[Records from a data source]
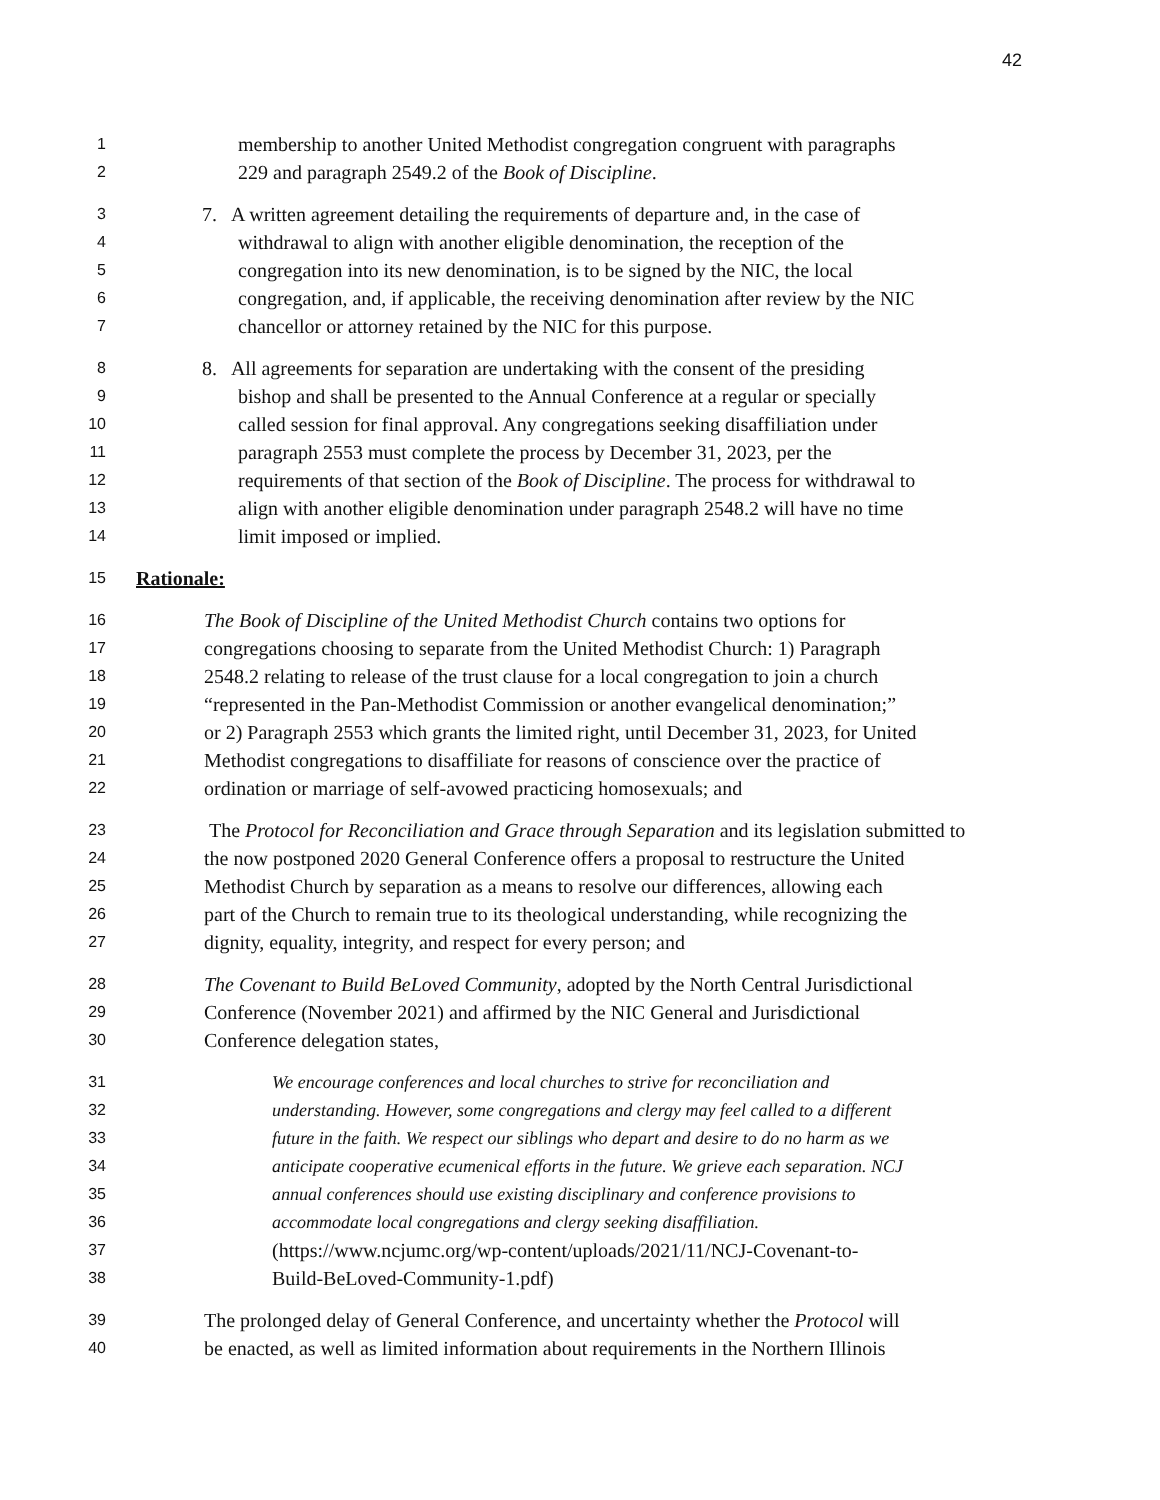42
1 membership to another United Methodist congregation congruent with paragraphs
2 229 and paragraph 2549.2 of the Book of Discipline.
3 7. A written agreement detailing the requirements of departure and, in the case of
4 withdrawal to align with another eligible denomination, the reception of the
5 congregation into its new denomination, is to be signed by the NIC, the local
6 congregation, and, if applicable, the receiving denomination after review by the NIC
7 chancellor or attorney retained by the NIC for this purpose.
8 8. All agreements for separation are undertaking with the consent of the presiding
9 bishop and shall be presented to the Annual Conference at a regular or specially
10 called session for final approval. Any congregations seeking disaffiliation under
11 paragraph 2553 must complete the process by December 31, 2023, per the
12 requirements of that section of the Book of Discipline. The process for withdrawal to
13 align with another eligible denomination under paragraph 2548.2 will have no time
14 limit imposed or implied.
15 Rationale:
16 The Book of Discipline of the United Methodist Church contains two options for
17 congregations choosing to separate from the United Methodist Church: 1) Paragraph
18 2548.2 relating to release of the trust clause for a local congregation to join a church
19 “represented in the Pan-Methodist Commission or another evangelical denomination;”
20 or 2) Paragraph 2553 which grants the limited right, until December 31, 2023, for United
21 Methodist congregations to disaffiliate for reasons of conscience over the practice of
22 ordination or marriage of self-avowed practicing homosexuals; and
23 The Protocol for Reconciliation and Grace through Separation and its legislation submitted to
24 the now postponed 2020 General Conference offers a proposal to restructure the United
25 Methodist Church by separation as a means to resolve our differences, allowing each
26 part of the Church to remain true to its theological understanding, while recognizing the
27 dignity, equality, integrity, and respect for every person; and
28 The Covenant to Build BeLoved Community, adopted by the North Central Jurisdictional
29 Conference (November 2021) and affirmed by the NIC General and Jurisdictional
30 Conference delegation states,
31 We encourage conferences and local churches to strive for reconciliation and
32 understanding. However, some congregations and clergy may feel called to a different
33 future in the faith. We respect our siblings who depart and desire to do no harm as we
34 anticipate cooperative ecumenical efforts in the future. We grieve each separation. NCJ
35 annual conferences should use existing disciplinary and conference provisions to
36 accommodate local congregations and clergy seeking disaffiliation.
37 (https://www.ncjumc.org/wp-content/uploads/2021/11/NCJ-Covenant-to-
38 Build-BeLoved-Community-1.pdf)
39 The prolonged delay of General Conference, and uncertainty whether the Protocol will
40 be enacted, as well as limited information about requirements in the Northern Illinois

• _Instructions to follow_
Pictures stay out of this copy; write out the entries above exactly.

• _Written solution_
42
1 membership to another United Methodist congregation congruent with paragraphs
2 229 and paragraph 2549.2 of the Book of Discipline.
3 7. A written agreement detailing the requirements of departure and, in the case of
4 withdrawal to align with another eligible denomination, the reception of the
5 congregation into its new denomination, is to be signed by the NIC, the local
6 congregation, and, if applicable, the receiving denomination after review by the NIC
7 chancellor or attorney retained by the NIC for this purpose.
8 8. All agreements for separation are undertaking with the consent of the presiding
9 bishop and shall be presented to the Annual Conference at a regular or specially
10 called session for final approval. Any congregations seeking disaffiliation under
11 paragraph 2553 must complete the process by December 31, 2023, per the
12 requirements of that section of the Book of Discipline. The process for withdrawal to
13 align with another eligible denomination under paragraph 2548.2 will have no time
14 limit imposed or implied.
15 Rationale:
16 The Book of Discipline of the United Methodist Church contains two options for
17 congregations choosing to separate from the United Methodist Church: 1) Paragraph
18 2548.2 relating to release of the trust clause for a local congregation to join a church
19 “represented in the Pan-Methodist Commission or another evangelical denomination;”
20 or 2) Paragraph 2553 which grants the limited right, until December 31, 2023, for United
21 Methodist congregations to disaffiliate for reasons of conscience over the practice of
22 ordination or marriage of self-avowed practicing homosexuals; and
23 The Protocol for Reconciliation and Grace through Separation and its legislation submitted to
24 the now postponed 2020 General Conference offers a proposal to restructure the United
25 Methodist Church by separation as a means to resolve our differences, allowing each
26 part of the Church to remain true to its theological understanding, while recognizing the
27 dignity, equality, integrity, and respect for every person; and
28 The Covenant to Build BeLoved Community, adopted by the North Central Jurisdictional
29 Conference (November 2021) and affirmed by the NIC General and Jurisdictional
30 Conference delegation states,
31 We encourage conferences and local churches to strive for reconciliation and
32 understanding. However, some congregations and clergy may feel called to a different
33 future in the faith. We respect our siblings who depart and desire to do no harm as we
34 anticipate cooperative ecumenical efforts in the future. We grieve each separation. NCJ
35 annual conferences should use existing disciplinary and conference provisions to
36 accommodate local congregations and clergy seeking disaffiliation.
37 (https://www.ncjumc.org/wp-content/uploads/2021/11/NCJ-Covenant-to-
38 Build-BeLoved-Community-1.pdf)
39 The prolonged delay of General Conference, and uncertainty whether the Protocol will
40 be enacted, as well as limited information about requirements in the Northern Illinois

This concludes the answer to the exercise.